I was surprisingly tired and disappointed in myself after those first couple of hours. We took a break to have lunch, and then headed up the moraine for an acclimatization hike. It was an exhausting walk uphill and, yet again, my body wasn’t living up to either my own or the group’s standards. Towards the end of the hike we practiced mountain rescue and shared a few laughs. However, on the way back to the camp everyone already knew who the weakest link was going to be for the duration of the course – me.

Day two started with a long hike towards a steep grassy slope with some boulders and scree where we would practice walking on these types of terrain as well as ice-axe use. In my ‘astronaut’ mountaineering boots – La Sportiva Spantik, which are normally used to climb at around 7000 metres – I was clumsy and sloppy with my technique. I wore the Spantik to get used to them as I will be wearing similar boots during the upcoming expedition: they have very thick soles and because of this one cannot ‘feel’ the ground under one’s feet very well. I couldn’t tell you how many times I slipped and fell; angry with the whole world, no less, for my own weakness and many, too many, technical shortcomings.

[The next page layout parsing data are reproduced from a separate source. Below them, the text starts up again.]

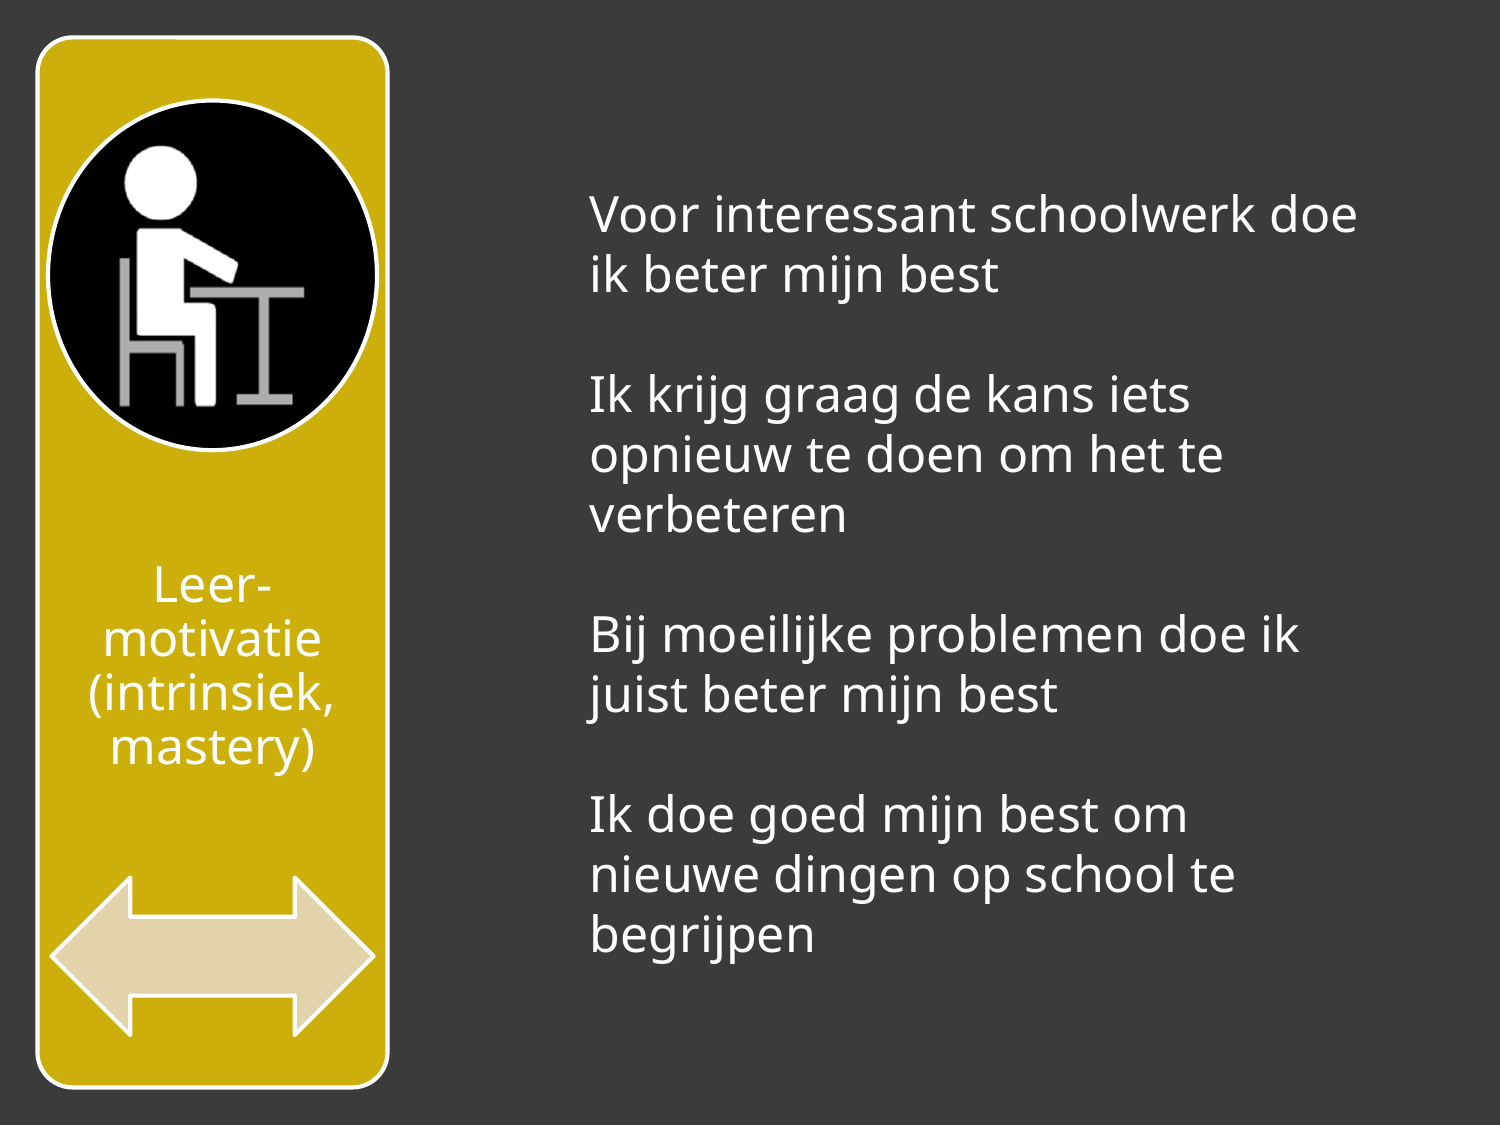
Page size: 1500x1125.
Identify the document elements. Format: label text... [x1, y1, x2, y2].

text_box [37, 37, 388, 1088]
text_box Voor interessant schoolwerk doe ik beter mijn best Ik krijg graag de kans iets opnieuw te doen om het te verbeteren Bij moeilijke problemen doe ik juist beter mijn best Ik doe goed mijn best om nieuwe dingen op school te begrijpen [574, 174, 1388, 1060]
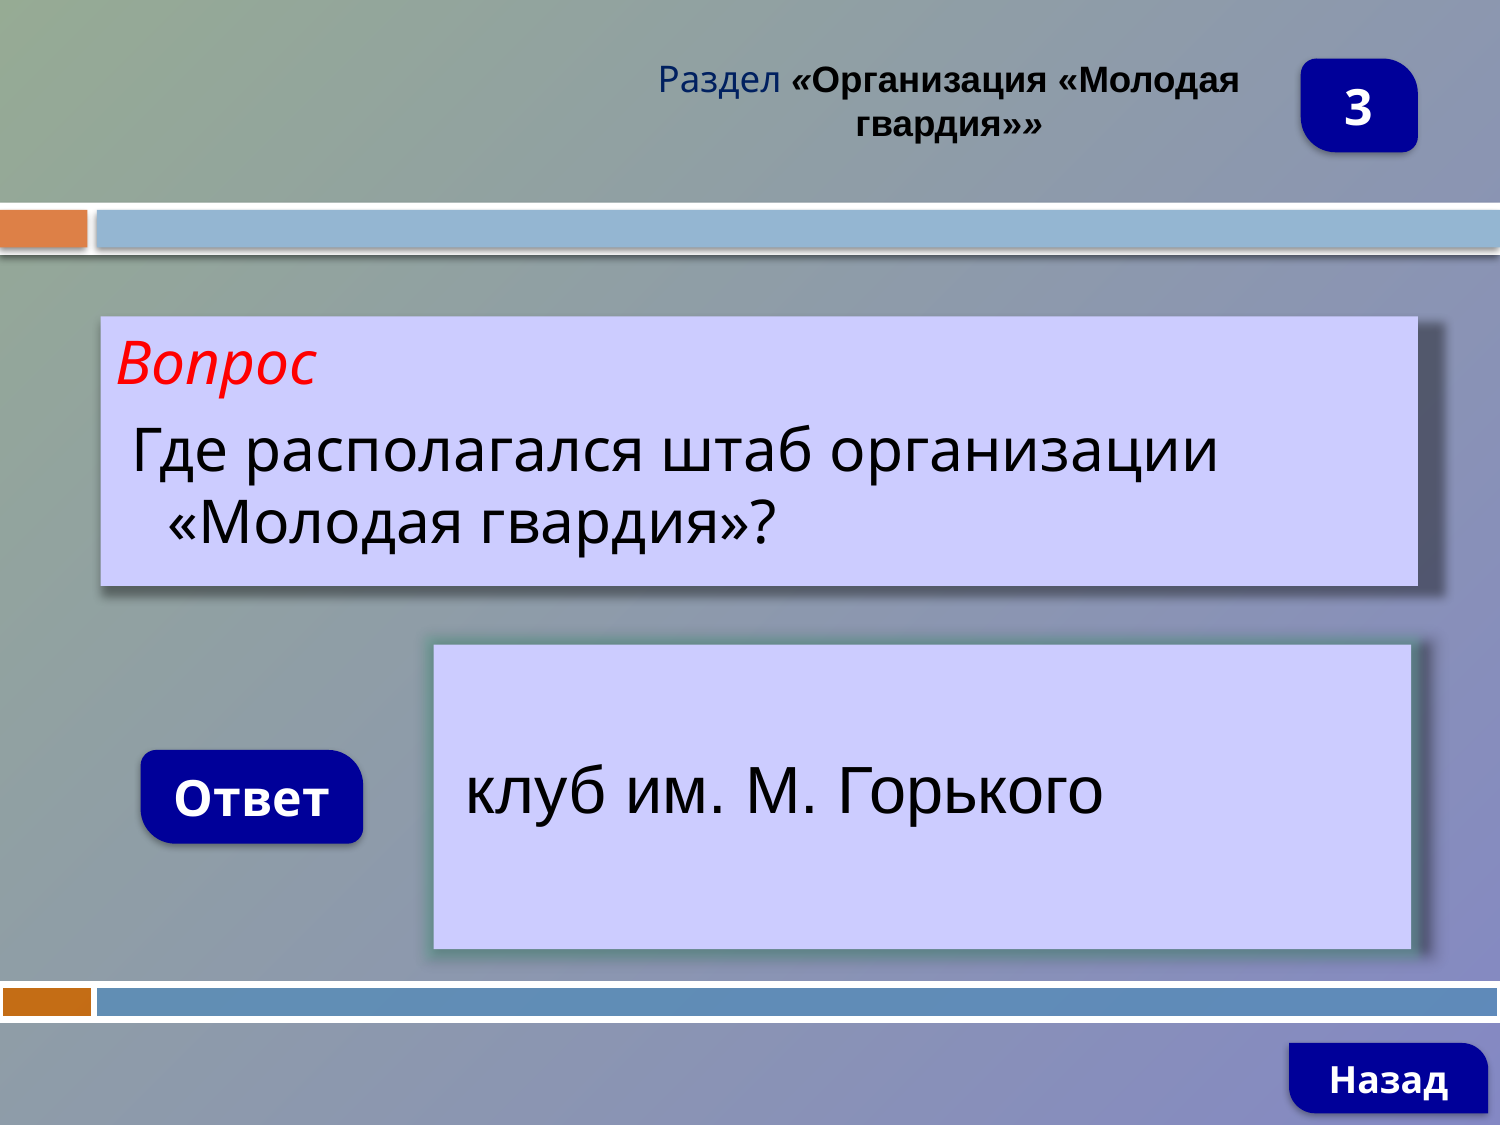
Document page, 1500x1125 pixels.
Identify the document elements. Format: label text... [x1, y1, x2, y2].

text_box Ответ [140, 749, 364, 844]
text_box Назад [1289, 1042, 1489, 1114]
text_box 3 [1300, 58, 1418, 153]
text_box клуб им. М. Горького [433, 644, 1412, 950]
text_box Раздел «Организация «Молодая гвардия»» [632, 46, 1266, 153]
text_box [92, 983, 1500, 1021]
list Вопрос Где располагался штаб организации «Молодая гвардия»? [100, 316, 1419, 587]
text_box [0, 983, 92, 1021]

The training took us about four hours, after which we came back to the camp for a lunch break. The group then decided to take a walk to one of the nearby waterfalls. Although I initially followed, I had to stop halfway up – I was emotionally and physically spent. The ‘magical’ transformation from the strongest and fastest in any group to the slowest and least able in a group of beginners is not easy to deal with. What makes things worse is that I’m completely unable to connect with any of the members of my group, and it is not just my physical weakness, I’m afraid, which pushes people away – it’s my solitariness. One of the key lessons my parents wanted to teach me when I was still a young girl was independence, and in the course of my youth and early adulthood I might have learnt it all too well. Now I am not a team player at all: I trust myself to be my own leader, but not to take anyone else for the inevitably bumpy ride.

These past two days have exposed too much of me to me, and I saw little that I liked. Thus, when I repeat my mantra, ‘expect less than nothing’, I will remember that it’s mostly me that it applies to. We have eight days to go still before the course is over and I am not sure I can make it as I’ll have to face my worst enemy to do so – myself. And if I defeat her, what will I be left with?